Tweak Software, makers of RV, the next generation image and sequence viewer for VFX and animation artists, released RV-SDI just over a year ago, adding SDI output to accommodate color correct, 2K uncompressed, VFX dailies in screening rooms and on professional reference monitors.
Bad Robot Production Executive Ben Rosenblatt explained why working with RV-SDI was so crucial to the artists at Kelvin Optical, Bad Robot's VFX division: "Dependability is huge for me. When time is running short and the team is looking to review content, we can't afford to be bogged down with tech problems or user issues. Using RV-SDI eliminated those hurdles; it was smooth sailing time after time."

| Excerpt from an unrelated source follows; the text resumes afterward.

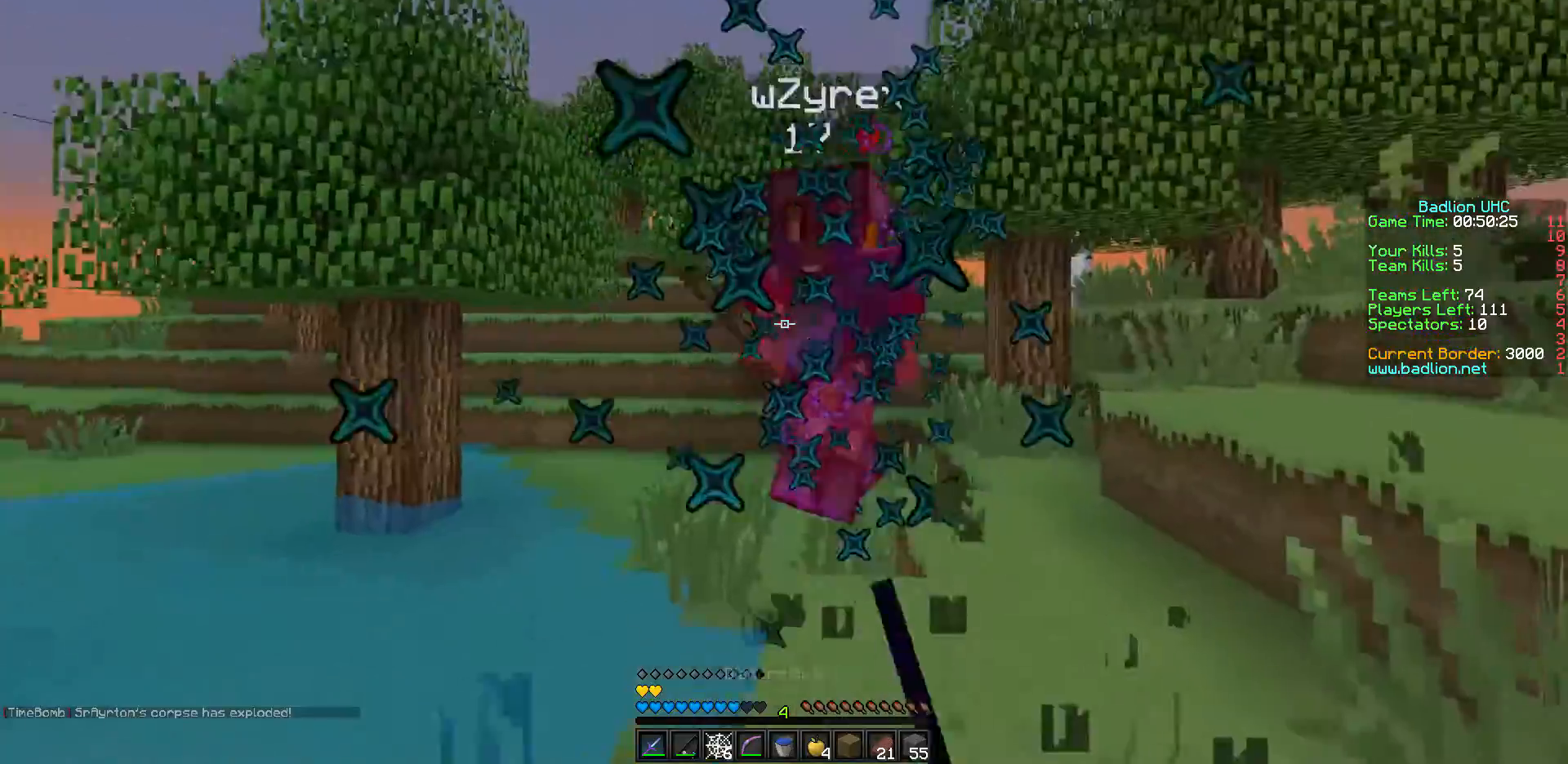
{"keys": ["w"], "events": []}
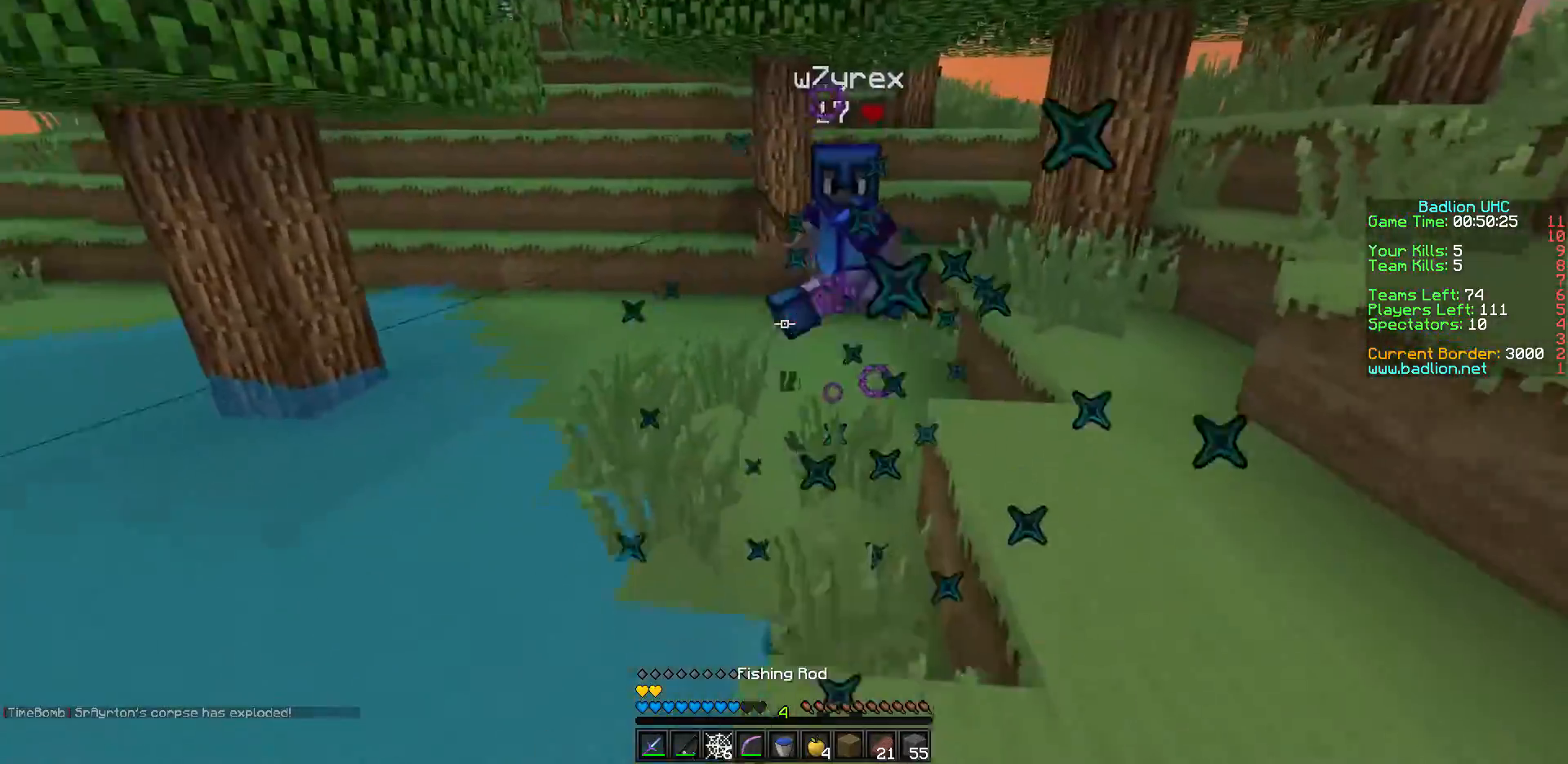
{"keys": ["w"], "events": []}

Bad Robot worked with multiple VFX facilities on Star Trek Into Darkness. Primary third-party vendors Industrial Light and Magic (ILM) and Pixomondo both actively use RV as their in-house visual effects playback and review tool. Rosenblatt's first experience with RV was while working with ILM. "I originally heard about RV-SDI when setting up a 2K review system for Gore Verbinski on
Rango. I was looking for a good playback solution that wasn't too expensive, and I knew ILM was already using RV's desktop application facility-wide." At the time, RV-SDI wasn't yet commercially available so Rosenblatt tried an alternate product, but playback was unreliable and it lacked tools for annotation.
RV and RV-SDI include powerful review tools that allow artists and supervisors to organize and annotate media for desktop or dailies reviews, along with a host of advanced color, collaboration and editing features. "Annotation in RV-SDI is incredibly useful. Context and specificity are key for reviews of VFX work to be meaningful, and few review systems integrate annotation with high quality playback as seamlessly as RV," Rosenblatt continued.
As Bad Robot continues to build the capacity of its Kelvin Optical team, RV-SDI is playing a crucial role in the review pipeline. "We're looking into possibly expanding our facility, in which case both RV-SDI and RV will play roles in screening room and desktop reviews. I'm also interested and excited about the synchronized sessions capability within RV and look forward to setting up remote reviews of work for future projects where we will likely be working with geographically dispersed teams," concluded Rosenblatt.